Time is your most valuable resource. And as a business owner, there are constant demands on your time. Between managing employees, serving customers, and overseeing the day-to-day operations of your business, there is little time left for anything else. Unfortunately, things like marketing and strategic planning are often neglected… not to mention other priorities like time with your family and your friends.
Trust me, I understand!
To help you make the most of your time, here are six tips that can be applied immediately. Each of them has made a significant difference in my own productivity, and for many of my clients as well.
Stop multi-tasking. Multi-tasking is often considered a good thing. But taking the time to get a single job done right before moving on to the next item on your agenda is a more effective use of your time.
Start your day with the most important (and often most difficult) tasks. We all have them… intimidating tasks that stay on our to-do list forever because we don’t want to address them. This situation leads to procrastination and wasted time. Attack the toughest item on your list when you’re fresh at the beginning of the day. And then… it will be “all downhill from there!”
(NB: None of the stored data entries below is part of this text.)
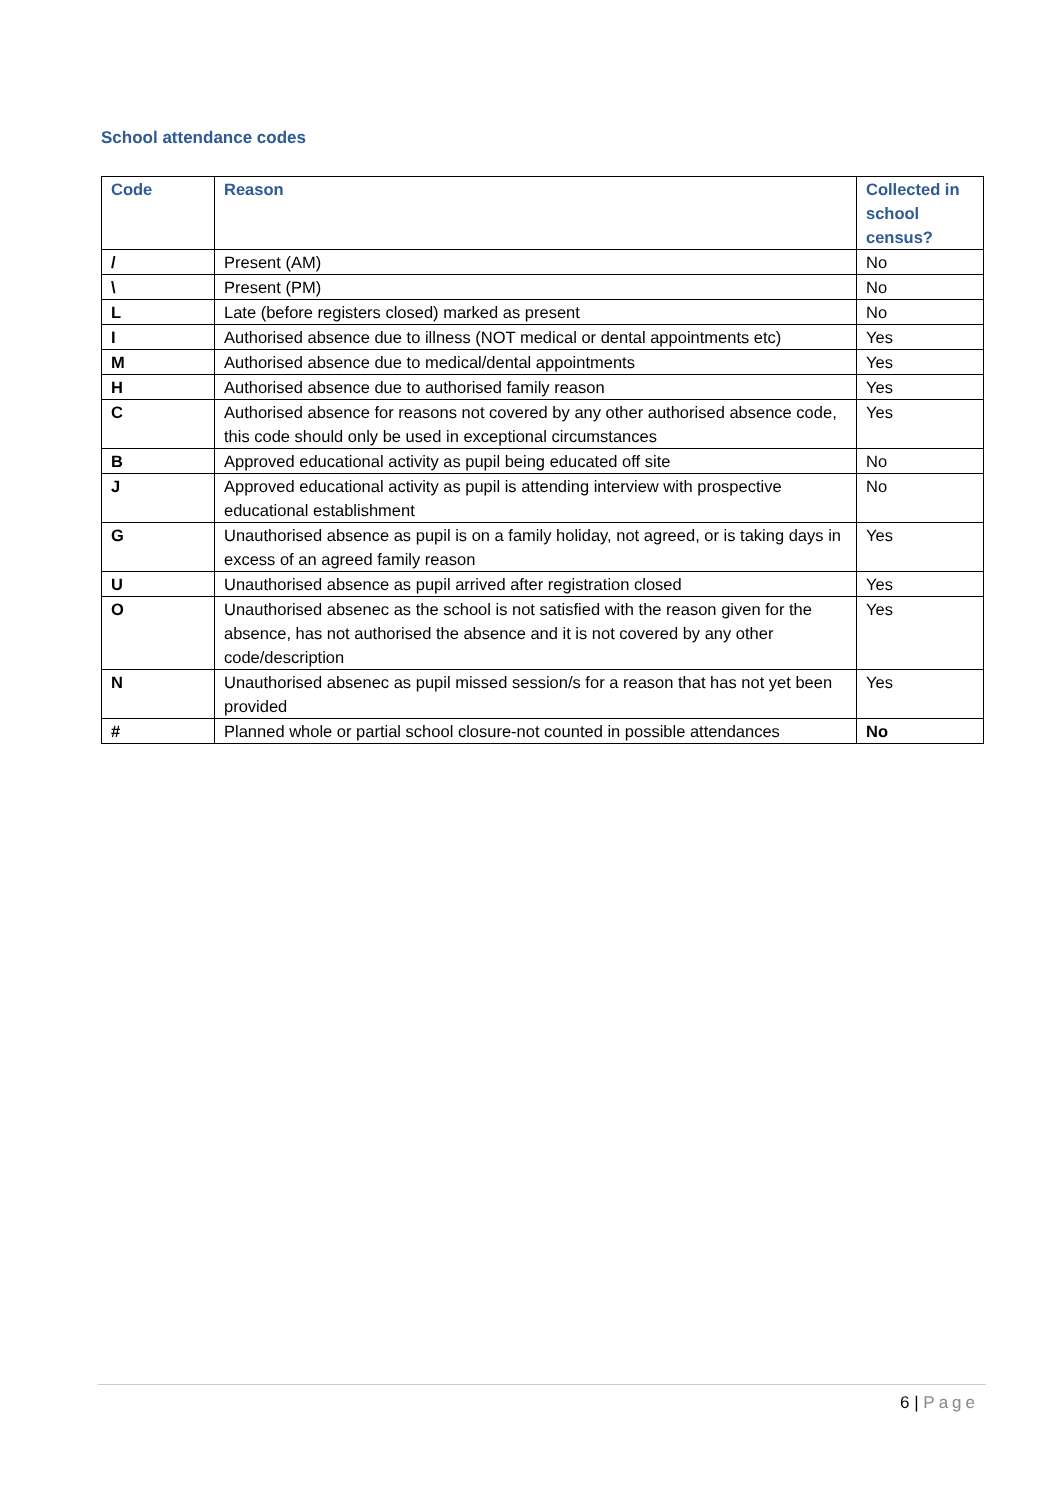School attendance codes
| Code | Reason | Collected in school census? |
| --- | --- | --- |
| / | Present (AM) | No |
| \ | Present (PM) | No |
| L | Late (before registers closed) marked as present | No |
| I | Authorised absence due to illness (NOT medical or dental appointments etc) | Yes |
| M | Authorised absence due to medical/dental appointments | Yes |
| H | Authorised absence due to authorised family reason | Yes |
| C | Authorised absence for reasons not covered by any other authorised absence code, this code should only be used in exceptional circumstances | Yes |
| B | Approved educational activity as pupil being educated off site | No |
| J | Approved educational activity as pupil is attending interview with prospective educational establishment | No |
| G | Unauthorised absence as pupil is on a family holiday, not agreed, or is taking days in excess of an agreed family reason | Yes |
| U | Unauthorised absence as pupil arrived after registration closed | Yes |
| O | Unauthorised absenec as the school is not satisfied with the reason given for the absence, has not authorised the absence and it is not covered by any other code/description | Yes |
| N | Unauthorised absenec as pupil missed session/s for a reason that has not yet been provided | Yes |
| # | Planned whole or partial school closure-not counted in possible attendances | No |
6 | Page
Delegate. Evaluate how you spend your time each day. Are you working on projects that could be performed by others? If so, delegate them and focus your time on issues that truly need your attention.
Don’t let email take over. Email is a constant distraction for many of us. Designate certain times each day to check your inbox- and keep it out of sight the rest of the day. This is a challenge for me and I’m sure it will be difficult for many of you, but it’s worth the effort!
Prioritize. Determine which projects are most important before you start working each day. Otherwise, it’s easy to get pulled off track and end up wasting an hour or two on a project that doesn’t matter at the moment.
Close your door. Many business owners believe in an open-door policy with employees—and so do I. But this doesn’t mean it always has to be open. Close your door when you are engaged in a demanding project, and inform your employees that you are only to be disturbed in an emergency. In fact, as I’ve told clients, in many cases an open-calendar policy is better than an open-door policy. Make yourself available to your employees, but don’t let yourself be distracted and interrupted all day long.
Peter Drucker once said, “Time is the scarcest resource of the manager; if it is not managed, nothing else can be managed.”
Are you managing your time effectively?